How certificates make digitalization more secure
published on 29.04.2020
The more often people access data when working from home and when out and about, the more important digital certificates become. That’s because these certificates provide the basis for trusted online communications.
Certificates: A real knowledge gap
Whether through necessity or conviction, Germans are now working quite a lot from home on their PCs. For some time now, banking and shopping have been moving online. And working from home has been given a boost that could very well change the way we work forever. To ensure that our electronic communications are also secure and legally recognized, we need digital certificates that provide the basis for authentication, encryption and signature procedures.

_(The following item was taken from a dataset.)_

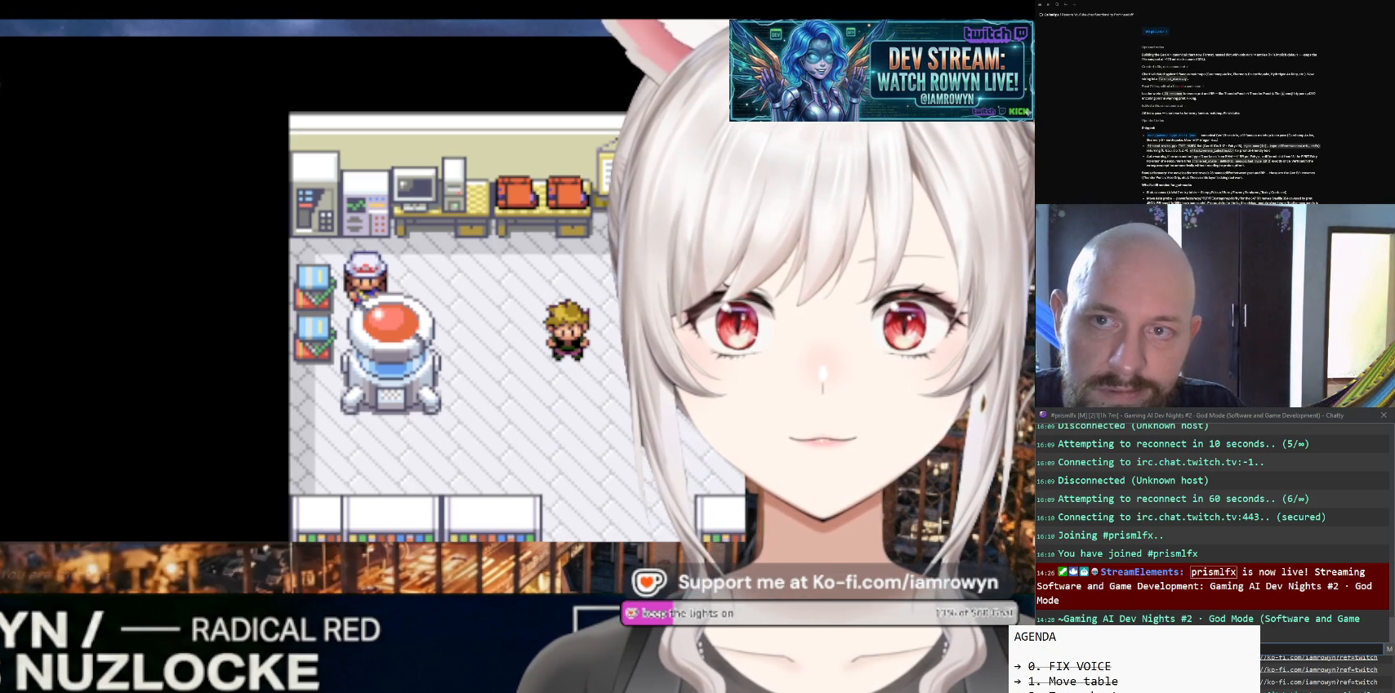
{"buttons": ["DPAD_DOWN"], "events": []}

However, most people in this country seem to associate these certificates more with proof of successfully completed webinars. This was at least suggested by a representative survey conducted by Bundesdruckerei in 2018. According to the survey, only one in four German Internet users was able to explain what the term actually means.
Personal certificates: The basis for the digital self
This gap in knowledge and thus in security appears to have also existed in the corporate world in that same year. According to a survey conducted by techconsult and commissioned by Bundesdruckerei, 40 percent of German companies did not use any personal or organization certificates. These certificates can be used by employees at companies and public authorities to securely prove their identity in the digital world – both within the company and beyond.
They also ensure that only those who can identify themselves with their personal certificate can access an employer’s network, server or cloud. Personal certificates have a similar trust-building effect when communicating with other people: By encrypting messages, these certificates protect sensitive content from hackers. And because they are used to sign e‑mails, they also prove the identity of the sender. Consequently, digital certificates are the basis for electronic signatures and seals that reduce paperwork and protect documents from forgery.
Machine certificates: Trust in the factory
In times of Industry 4.0, however, it is by no means only people who need to trust each other. In the smart factory, machines work together completely autonomously. Machine A sends data that machine B needs for the next production step. To ensure that everything runs smoothly, the two devices also need identities and that’s where machine certificates come into play. They ensure that data can only be accessed by machines that are in fact authorized to do so. However, machine certificates are not only used to authenticate a device, just like personal certificates, they are also used to encrypt machine-to-machine communication (M2M).
TLS certificates: How trustworthy are websites?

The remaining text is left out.